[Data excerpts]

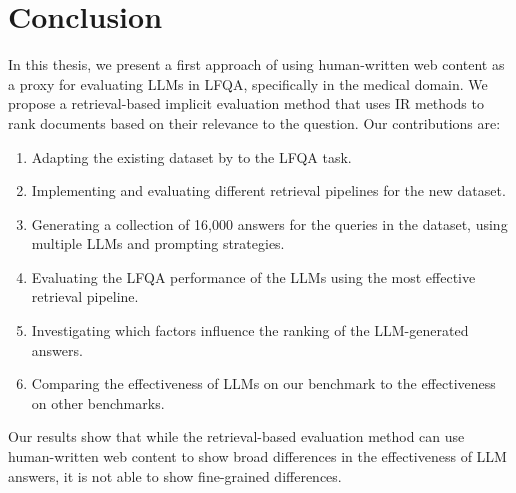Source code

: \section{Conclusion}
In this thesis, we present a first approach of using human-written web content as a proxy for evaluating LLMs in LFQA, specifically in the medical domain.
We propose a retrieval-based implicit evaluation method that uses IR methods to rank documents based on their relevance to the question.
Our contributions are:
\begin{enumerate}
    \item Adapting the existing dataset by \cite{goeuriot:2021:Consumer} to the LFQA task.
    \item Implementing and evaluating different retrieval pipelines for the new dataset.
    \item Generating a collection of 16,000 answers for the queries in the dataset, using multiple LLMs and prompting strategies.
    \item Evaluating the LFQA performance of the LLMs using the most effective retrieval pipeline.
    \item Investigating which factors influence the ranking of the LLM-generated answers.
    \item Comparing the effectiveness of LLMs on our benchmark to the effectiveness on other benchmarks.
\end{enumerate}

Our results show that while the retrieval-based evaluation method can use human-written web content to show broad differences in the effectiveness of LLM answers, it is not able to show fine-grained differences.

---

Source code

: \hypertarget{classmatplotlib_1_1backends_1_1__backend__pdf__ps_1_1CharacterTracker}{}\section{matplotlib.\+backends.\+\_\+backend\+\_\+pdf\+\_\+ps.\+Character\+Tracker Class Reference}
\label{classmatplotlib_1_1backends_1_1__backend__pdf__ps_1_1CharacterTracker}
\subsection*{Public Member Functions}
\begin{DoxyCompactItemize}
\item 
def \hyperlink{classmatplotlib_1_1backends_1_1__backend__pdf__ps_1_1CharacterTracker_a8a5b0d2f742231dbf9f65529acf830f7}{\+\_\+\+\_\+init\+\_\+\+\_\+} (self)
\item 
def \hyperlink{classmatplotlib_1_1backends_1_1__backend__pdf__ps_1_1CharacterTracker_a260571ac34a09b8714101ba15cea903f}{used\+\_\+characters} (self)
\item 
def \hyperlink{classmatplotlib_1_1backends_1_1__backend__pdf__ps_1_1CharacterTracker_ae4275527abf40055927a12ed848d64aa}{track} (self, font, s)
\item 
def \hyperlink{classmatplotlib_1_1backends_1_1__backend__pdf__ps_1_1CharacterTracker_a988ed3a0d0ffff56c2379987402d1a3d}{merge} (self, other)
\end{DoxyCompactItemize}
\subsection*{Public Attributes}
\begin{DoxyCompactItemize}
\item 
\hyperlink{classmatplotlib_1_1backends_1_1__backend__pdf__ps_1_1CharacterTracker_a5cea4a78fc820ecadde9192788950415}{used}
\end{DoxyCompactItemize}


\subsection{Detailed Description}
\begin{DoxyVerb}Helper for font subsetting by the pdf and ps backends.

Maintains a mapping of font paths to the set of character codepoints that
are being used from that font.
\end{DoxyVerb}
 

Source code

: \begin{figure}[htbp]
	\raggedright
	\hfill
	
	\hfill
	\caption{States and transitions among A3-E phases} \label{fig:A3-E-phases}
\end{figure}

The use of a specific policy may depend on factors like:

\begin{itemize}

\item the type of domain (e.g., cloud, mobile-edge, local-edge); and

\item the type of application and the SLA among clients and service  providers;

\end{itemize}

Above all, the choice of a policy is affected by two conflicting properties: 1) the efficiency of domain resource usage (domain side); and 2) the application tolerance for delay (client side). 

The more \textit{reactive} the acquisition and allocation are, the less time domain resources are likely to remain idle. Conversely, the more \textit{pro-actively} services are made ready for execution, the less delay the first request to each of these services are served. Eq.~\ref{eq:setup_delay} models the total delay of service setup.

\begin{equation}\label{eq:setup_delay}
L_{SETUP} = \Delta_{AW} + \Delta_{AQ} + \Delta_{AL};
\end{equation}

Job:
One stretch of the lines above is wanted, from the line that contains "and transitions among" through the line that contains "Above all, the". Output it exactly.

Answer section:
	\caption{States and transitions among A3-E phases} \label{fig:A3-E-phases}
\end{figure}

The use of a specific policy may depend on factors like:

\begin{itemize}

\item the type of domain (e.g., cloud, mobile-edge, local-edge); and

\item the type of application and the SLA among clients and service  providers;

\end{itemize}

Above all, the choice of a policy is affected by two conflicting properties: 1) the efficiency of domain resource usage (domain side); and 2) the application tolerance for delay (client side). 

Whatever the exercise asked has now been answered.